C'est ainsi que le récit nous amène inévitablement en avant dans la diégèse du film. Tout est attendu dès le début par le spectateur et quand même si surprenant. Il n'y a plus de coup de théâtre dans le récit du Guépard comme dans Senso. C'est un film sur le temps et sur l'histoire des êtres, des peuples et des sociétés. Il est comme un grand fleuve agité par des turbulences, qui nous entraîne lentement, mais sûrement vers la mort. La forte rigueur de la structure complexe du film renforce l'effet de fatalité.
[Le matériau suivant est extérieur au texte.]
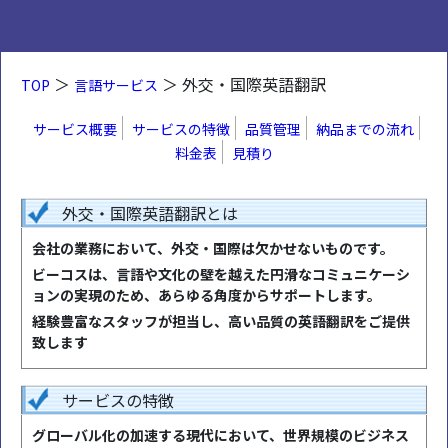
＞
＞ 外交・国際英語翻訳
TOP
言語サービス
サービス概要
サービスの特徴
品質管理
納品までの流れ
料金表
見積り
外交・国際英語翻訳とは
会社の業務において、外交・国際は欠かせないものです。
ビーコスは、言語や文化の壁を越えた円滑なコミュニケーシ
ョンの実現のため、あらゆる角度からサポートします。
経験豊富なスタッフが担当し、高い品質の英語翻訳をご提供
致します
サービスの特徴
グローバル化の加速する現代において、世界規模のビジネス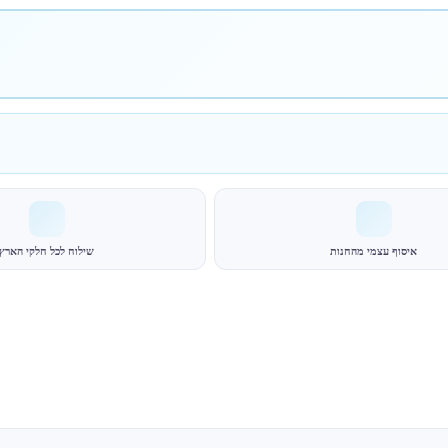
איסוף עצמי מהחנות
שילוח לכל חלקי הארץ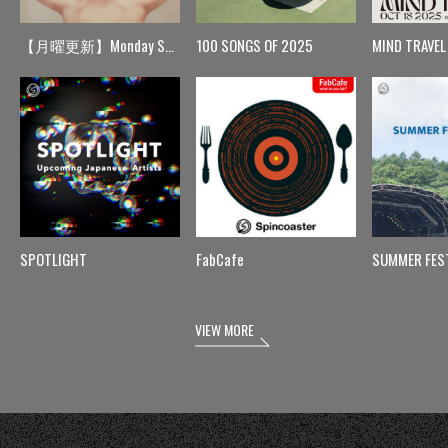
【月曜更新】Monday Spin
100 SONGS OF 2025
MIND TRAVEL
SPOTLIGHT
FabCafe
SUMMER FES
VIEW MORE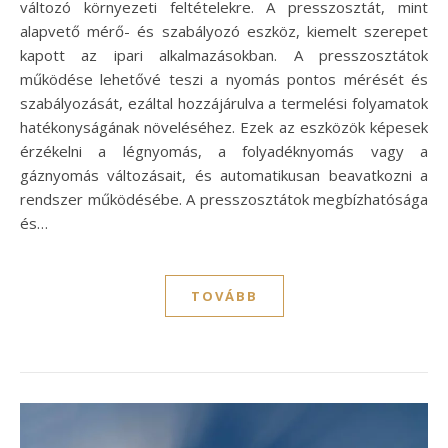
változó környezeti feltételekre. A presszosztát, mint
alapvető mérő- és szabályozó eszköz, kiemelt szerepet
kapott az ipari alkalmazásokban. A presszosztátok
működése lehetővé teszi a nyomás pontos mérését és
szabályozását, ezáltal hozzájárulva a termelési folyamatok
hatékonyságának növeléséhez. Ezek az eszközök képesek
érzékelni a légnyomás, a folyadéknyomás vagy a
gáznyomás változásait, és automatikusan beavatkozni a
rendszer működésébe. A presszosztátok megbízhatósága
és…
TOVÁBB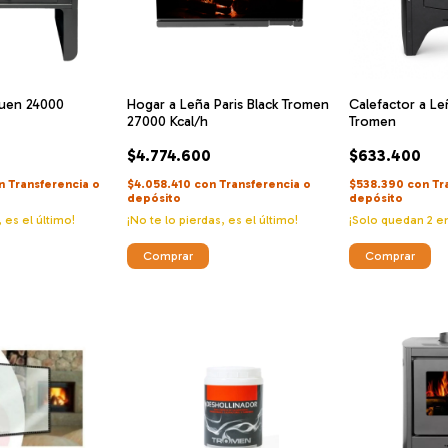
huen 24000
Hogar a Leña Paris Black Tromen
Calefactor a Le
27000 Kcal/h
Tromen
$4.774.600
$633.400
n
Transferencia o
$4.058.410
con
Transferencia o
$538.390
con
Tr
depósito
depósito
, es el último!
¡No te lo pierdas, es el último!
¡Solo quedan
2
en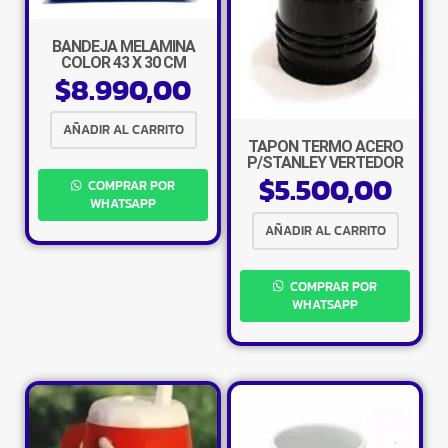
BANDEJA MELAMINA
COLOR 43 X 30 CM
$
8.990,00
AÑADIR AL CARRITO
TAPON TERMO ACERO
P/STANLEY VERTEDOR
$
5.500,00
COMPRAR POR
WHATSAPP
AÑADIR AL CARRITO
COMPRAR POR
WHATSAPP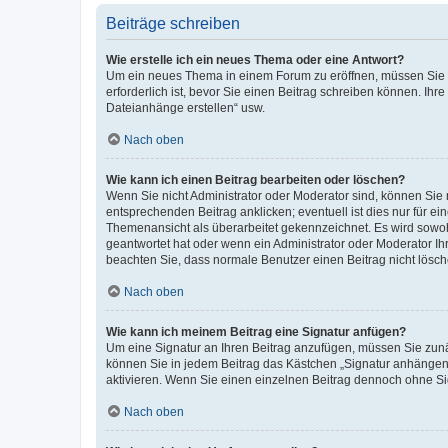
Beiträge schreiben
Wie erstelle ich ein neues Thema oder eine Antwort?
Um ein neues Thema in einem Forum zu eröffnen, müssen Sie au
erforderlich ist, bevor Sie einen Beitrag schreiben können. Ihr
Dateianhänge erstellen“ usw.
Nach oben
Wie kann ich einen Beitrag bearbeiten oder löschen?
Wenn Sie nicht Administrator oder Moderator sind, können Sie 
entsprechenden Beitrag anklicken; eventuell ist dies nur für ei
Themenansicht als überarbeitet gekennzeichnet. Es wird sowohl
geantwortet hat oder wenn ein Administrator oder Moderator Ihren
beachten Sie, dass normale Benutzer einen Beitrag nicht lösc
Nach oben
Wie kann ich meinem Beitrag eine Signatur anfügen?
Um eine Signatur an Ihren Beitrag anzufügen, müssen Sie zunäc
können Sie in jedem Beitrag das Kästchen „Signatur anhängen“
aktivieren. Wenn Sie einen einzelnen Beitrag dennoch ohne Si
Nach oben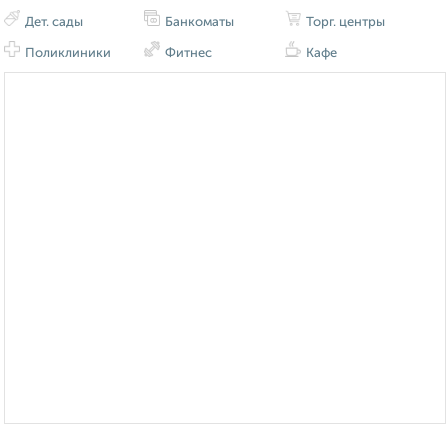
Дет. сады
Банкоматы
Торг. центры
Поликлиники
Фитнес
Кафе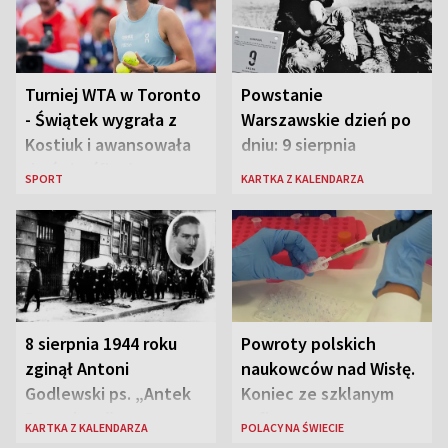
Turniej WTA w Toronto
Powstanie
- Świątek wygrała z
Warszawskie dzień po
Kostiuk i awansowała
dniu: 9 sierpnia
do ćwierćfinału
SPORT
KARTKA Z KALENDARZA
8 sierpnia 1944 roku
Powroty polskich
zginął Antoni
naukowców nad Wisłę.
Godlewski ps. „Antek
Koniec ze szklanym
Rozpylacz”
sufitem
KARTKA Z KALENDARZA
POLACY NA ŚWIECIE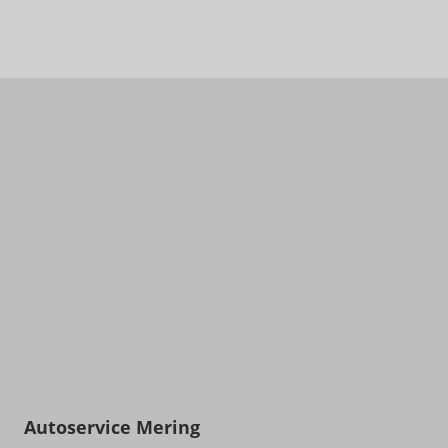
Autoservice Mering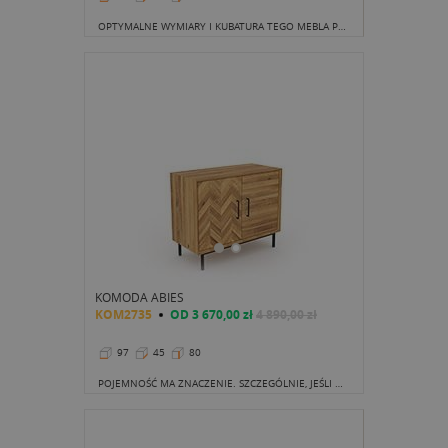
OPTYMALNE WYMIARY I KUBATURA TEGO MEBLA POZWALAJĄ BAWIĆ SIĘ ARANŻACJĄ TWOJEGO WNĘTRZA
KOMODA ABIES
KOM2735
OD
3 670,00 zł
4 890,00 zł
97
45
80
POJEMNOŚĆ MA ZNACZENIE. SZCZEGÓLNIE, JEŚLI NIE DYSPONUJEMY DUŻĄ POWIERZCHNIĄ, A POTRZEBUJEMY ZMIEŚCIĆ NAPRAWDĘ SPORO RZECZY.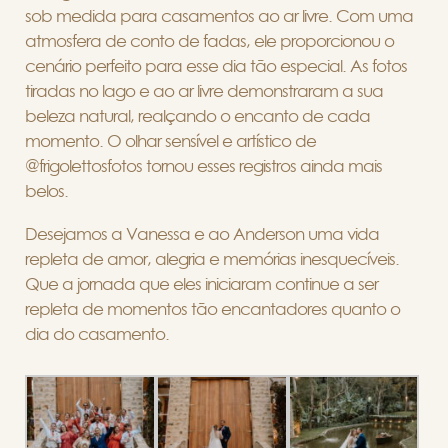
sob medida para casamentos ao ar livre. Com uma
atmosfera de conto de fadas, ele proporcionou o
cenário perfeito para esse dia tão especial. As fotos
tiradas no lago e ao ar livre demonstraram a sua
beleza natural, realçando o encanto de cada
momento. O olhar sensível e artístico de
@frigolettosfotos tornou esses registros ainda mais
belos.
Desejamos a Vanessa e ao Anderson uma vida
repleta de amor, alegria e memórias inesquecíveis.
Que a jornada que eles iniciaram continue a ser
repleta de momentos tão encantadores quanto o
dia do casamento.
Le fait que le film nous laisse le temps de voir - comme le guépard - ce qui se passe nous permet de développer une tendresse particulière pour les personnages, pour la Sicile entière.

Notre but fut de montrer que Le guépard se sert d'un style symphonique pour raconter une histoire à la façon de la tragédie grecque, d'une façon qui nous pose la question suivante : Dans quelle mesure l'homme est-il réellement la source de ce qu'il fait? Nous avons du mal à discerner si le Guépard nous conte une histoire ou si le film nous raconte la vie du Guépard, si les "bouleversements changeant le monde" viennent de l'extérieur ou d'une nécessité intérieure, si le récit suit des structures données ou si les structures dramaturgiques s'établissent suivant la logique inévitable de l'histoire.

[22]D'ailleurs la ressemblance des noms frappe. Mariannina (ce nom est seulement pronocée au roman) est le dimunitif de Maria. Est-ce ironique? Ou veut cela dire que ces deux femme ensemble forme "l'épouse" du prince.